ABSTRACT

The International Nucleotide Sequence Database Collaboration (INSDC) was primarily comprised of the DNA DataBank of Japan (DDBJ), the European Nucleotide Archive (ENA), and GenBank at NCBI. Data are freely interchanged and exchanged on a daily basis between these three databases and sequence information is interconnected via a detailed data linkage system. BioSample (Europe) and NCBI BioSample/BioProject (USA) are archives for data about the origin, storage methods, and location of specimens (also called metadata) that have been used in research in either academia or industry.
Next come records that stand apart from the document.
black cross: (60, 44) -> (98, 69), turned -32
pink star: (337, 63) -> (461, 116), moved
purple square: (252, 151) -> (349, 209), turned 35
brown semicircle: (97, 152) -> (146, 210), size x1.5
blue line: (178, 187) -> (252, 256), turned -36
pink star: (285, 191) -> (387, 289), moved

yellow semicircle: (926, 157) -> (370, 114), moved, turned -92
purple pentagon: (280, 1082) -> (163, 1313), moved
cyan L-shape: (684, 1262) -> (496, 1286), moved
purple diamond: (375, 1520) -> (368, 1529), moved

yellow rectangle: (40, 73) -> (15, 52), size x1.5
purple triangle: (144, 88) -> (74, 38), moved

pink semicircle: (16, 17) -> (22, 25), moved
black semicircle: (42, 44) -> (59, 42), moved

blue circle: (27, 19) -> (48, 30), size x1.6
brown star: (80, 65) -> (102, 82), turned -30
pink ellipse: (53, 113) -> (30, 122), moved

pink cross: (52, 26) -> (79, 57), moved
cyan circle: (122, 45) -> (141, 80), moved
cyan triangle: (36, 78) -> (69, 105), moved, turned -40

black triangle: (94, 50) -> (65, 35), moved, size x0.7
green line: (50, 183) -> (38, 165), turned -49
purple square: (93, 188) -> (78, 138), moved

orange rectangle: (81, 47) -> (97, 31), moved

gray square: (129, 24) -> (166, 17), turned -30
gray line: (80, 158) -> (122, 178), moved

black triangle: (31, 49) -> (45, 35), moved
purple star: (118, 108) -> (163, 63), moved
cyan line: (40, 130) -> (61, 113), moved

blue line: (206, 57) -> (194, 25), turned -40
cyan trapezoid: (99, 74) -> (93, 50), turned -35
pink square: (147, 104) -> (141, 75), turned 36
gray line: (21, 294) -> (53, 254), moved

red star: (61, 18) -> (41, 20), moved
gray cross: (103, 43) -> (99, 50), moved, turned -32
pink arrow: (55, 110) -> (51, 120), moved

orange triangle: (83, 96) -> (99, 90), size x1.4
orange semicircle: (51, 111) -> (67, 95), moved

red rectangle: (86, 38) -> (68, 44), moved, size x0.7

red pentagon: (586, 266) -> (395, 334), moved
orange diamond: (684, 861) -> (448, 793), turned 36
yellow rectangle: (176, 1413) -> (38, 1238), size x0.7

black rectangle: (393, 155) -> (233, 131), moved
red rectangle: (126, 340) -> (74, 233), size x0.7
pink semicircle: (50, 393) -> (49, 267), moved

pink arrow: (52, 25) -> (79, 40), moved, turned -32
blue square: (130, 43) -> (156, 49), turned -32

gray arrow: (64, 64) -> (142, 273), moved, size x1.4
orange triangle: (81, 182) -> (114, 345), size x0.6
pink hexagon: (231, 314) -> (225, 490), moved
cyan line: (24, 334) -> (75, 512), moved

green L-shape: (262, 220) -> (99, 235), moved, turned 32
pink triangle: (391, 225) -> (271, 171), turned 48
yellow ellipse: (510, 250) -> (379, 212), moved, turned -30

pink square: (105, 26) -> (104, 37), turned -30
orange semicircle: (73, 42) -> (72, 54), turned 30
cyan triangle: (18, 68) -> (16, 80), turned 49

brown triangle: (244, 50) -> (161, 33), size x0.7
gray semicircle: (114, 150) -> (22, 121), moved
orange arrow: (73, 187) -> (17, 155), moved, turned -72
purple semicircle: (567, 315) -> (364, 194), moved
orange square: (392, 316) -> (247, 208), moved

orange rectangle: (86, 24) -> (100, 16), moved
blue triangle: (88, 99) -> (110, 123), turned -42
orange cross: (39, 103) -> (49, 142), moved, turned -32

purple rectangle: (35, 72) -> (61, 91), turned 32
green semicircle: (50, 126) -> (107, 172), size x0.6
Short Read Archives (SRA) store data from next-generation sequencing (NGS) approaches. Many of the SRA are linked to BioSamples and BioProjects and so it is quite easy to navigate back and forth between these three databases. The Transcriptome Sequence Assembly (TSA) database is an INSCD database for the storage of downstream assemblies of transcriptomic SRA data. Literally hundreds of databases for the storage and retrieval of archived sequence information exist independently of INSCD. In 2019, the journal Nucleic Acids Research (NAR; Oxford Journals) published its 26th annual issue on bioinformatics databases (Galperin et al., 2019). The INCSD websites at NCBI are perhaps the most heavily used in genomics. One major caveat we can make about these databases concerns their ephemeral nature. Databases like NIH GenBank and the other INSCD databases are more than likely going to be stable for many decades.